The Reserve Bank and market economists are near agreement that inflation remained tame in the fourth quarter, keeping intact expectations that the official cash rate doesn't need to rise from a record low until March.
The consumers price index fell 0.1 per cent in the final three months of 2013, for an annual rate of 1.5 per cent, according to a Reuters survey of 11 economists. The Reserve Bank forecast a 0.2 per cent decline in the quarter for an annual 1.4 per cent in its December monetary policy statement. The data is due for release on Jan. 21.
Fourth-quarter inflation is typically weak because of a seasonal decline in fruit and vegetable prices. The latest quarter was also characterised by a decline in prices of petrol and diesel, while the trade-weighted index near a record high has ensured tradables inflation has been non-existent. That means the Reserve Bank's focus is on strength in non-tradable inflation, especially from a resurgent housing market.
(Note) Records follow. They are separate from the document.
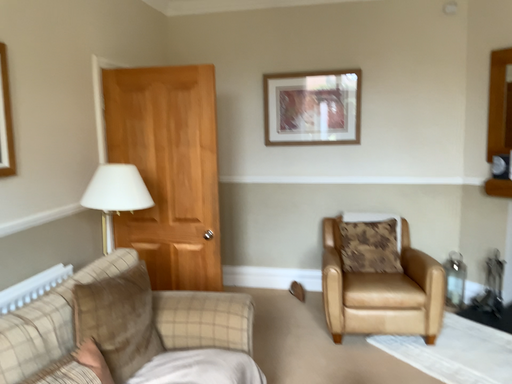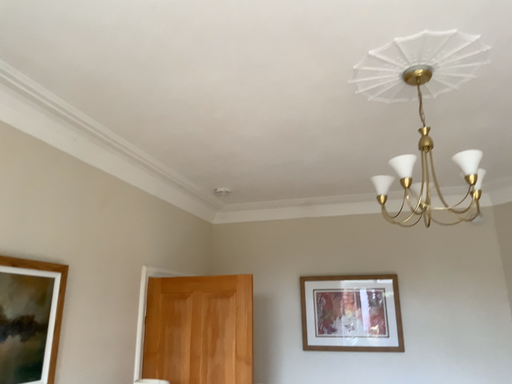
Question: How did the camera likely rotate when shooting the video?

Choices:
 (A) rotated downward
 (B) rotated upward

Answer: (B)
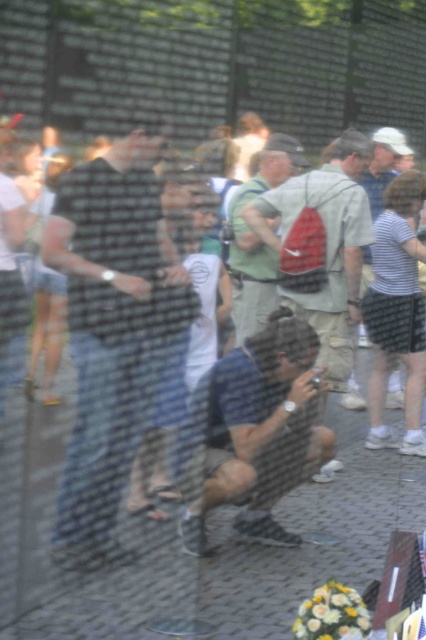
Question: Does dark plaid shirt at center appear on the left side of green fabric backpack at center?

Choices:
 (A) yes
 (B) no

Answer: (A)

Question: Which of the following is the closest to the observer?

Choices:
 (A) dark plaid shirt at center
 (B) red backpack at center

Answer: (A)

Question: Estimate the real-world distances between objects in this image. Which object is farther from the dark plaid shirt at center?

Choices:
 (A) red backpack at center
 (B) green fabric backpack at center

Answer: (A)

Question: Is dark plaid shirt at center above red backpack at center?

Choices:
 (A) no
 (B) yes

Answer: (A)

Question: Is red backpack at center smaller than green fabric backpack at center?

Choices:
 (A) yes
 (B) no

Answer: (B)

Question: Which point is closer to the camera taking this photo?

Choices:
 (A) (337, 468)
 (B) (258, 189)
 (C) (132, 445)

Answer: (C)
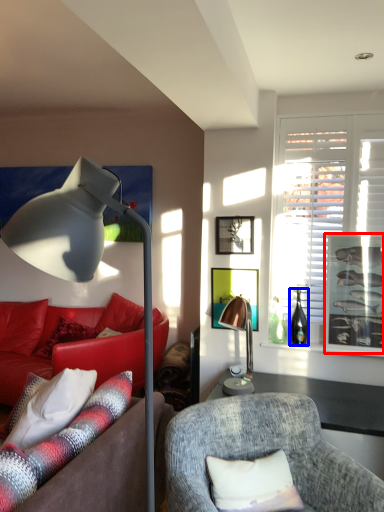
Question: Which point is further to the camera, picture frame (highlighted by a red box) or bottle (highlighted by a blue box)?

Choices:
 (A) picture frame
 (B) bottle

Answer: (B)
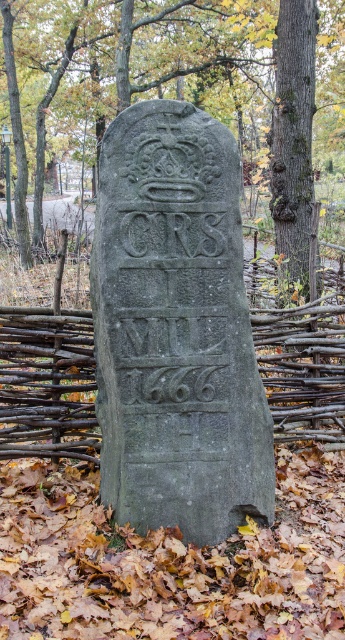
You are standing in front of the gray stone gravestone at center and want to look up at the green mossy bark tree at center right. Is the tree above or below the gravestone?

The gray stone gravestone at center is below the green mossy bark tree at center right, so the tree is above the gravestone.

You are a hiker who wants to take a photo of the green mossy tree at center and the brown wooden fence at center. Which object should you focus on first if you want to capture both in the same frame without moving the camera?

The green mossy tree at center is above the brown wooden fence at center, so you should focus on the brown wooden fence at center first to ensure both are in focus since it is closer to the camera.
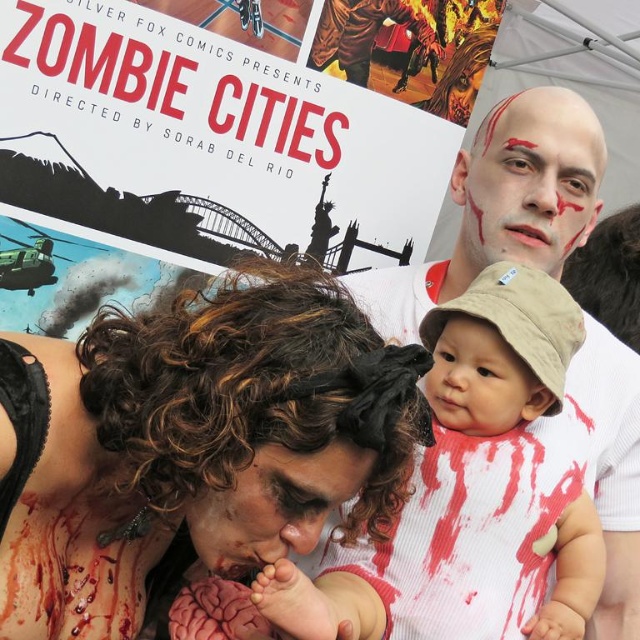
You are a photographer at the Zombie Cities event. You need to position the white ribbed onesie at center and the smooth beige hat at center so that they fit within a 2m wide frame. Can both items fit side by side without overlapping?

Answer: The white ribbed onesie at center might be wider than smooth beige hat at center, so it is uncertain if both can fit side by side within the 2m frame without overlapping. Measure their widths to confirm.

In the Zombie Cities poster, you notice two key elements in the foreground. One is the pale matte face at upper center and the other is the smooth beige hat at center. Which of these two items is located more to the right side?

The pale matte face at upper center is positioned on the right side of the smooth beige hat at center, so it is more to the right.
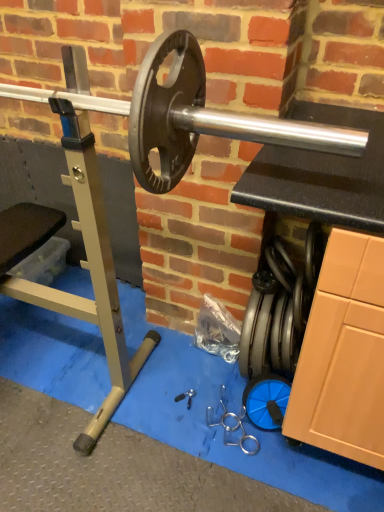
Question: Are silver metallic barbell at center and metallic silver tool at center beside each other?

Choices:
 (A) no
 (B) yes

Answer: (A)

Question: Is silver metallic barbell at center wider than metallic silver tool at center?

Choices:
 (A) no
 (B) yes

Answer: (B)

Question: Considering the relative sizes of silver metallic barbell at center and metallic silver tool at center in the image provided, is silver metallic barbell at center taller than metallic silver tool at center?

Choices:
 (A) yes
 (B) no

Answer: (A)

Question: Considering the relative positions of silver metallic barbell at center and metallic silver tool at center in the image provided, is silver metallic barbell at center to the right of metallic silver tool at center from the viewer's perspective?

Choices:
 (A) no
 (B) yes

Answer: (A)

Question: From a real-world perspective, is silver metallic barbell at center physically below metallic silver tool at center?

Choices:
 (A) no
 (B) yes

Answer: (A)

Question: Is silver metallic barbell at center not close to metallic silver tool at center?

"Domestic inflation pressures are gradually re-emerging, but barring a substantial upside surprise in next week's inflation figures, the Reserve Bank will have time to respond at a measured pace," said Michael Gordon, senior economist at Westpac Banking Corp. "Our view is that the CPI figures alone are unlikely to be the catalyst for an early move."
The December MPS forecasts annual inflation to stay below the central bank's 1 per cent-to-3 per cent target band until the fourth quarter of 2015 and Westpac's Gordon says he agrees that headline inflation will remain subdued over the coming year.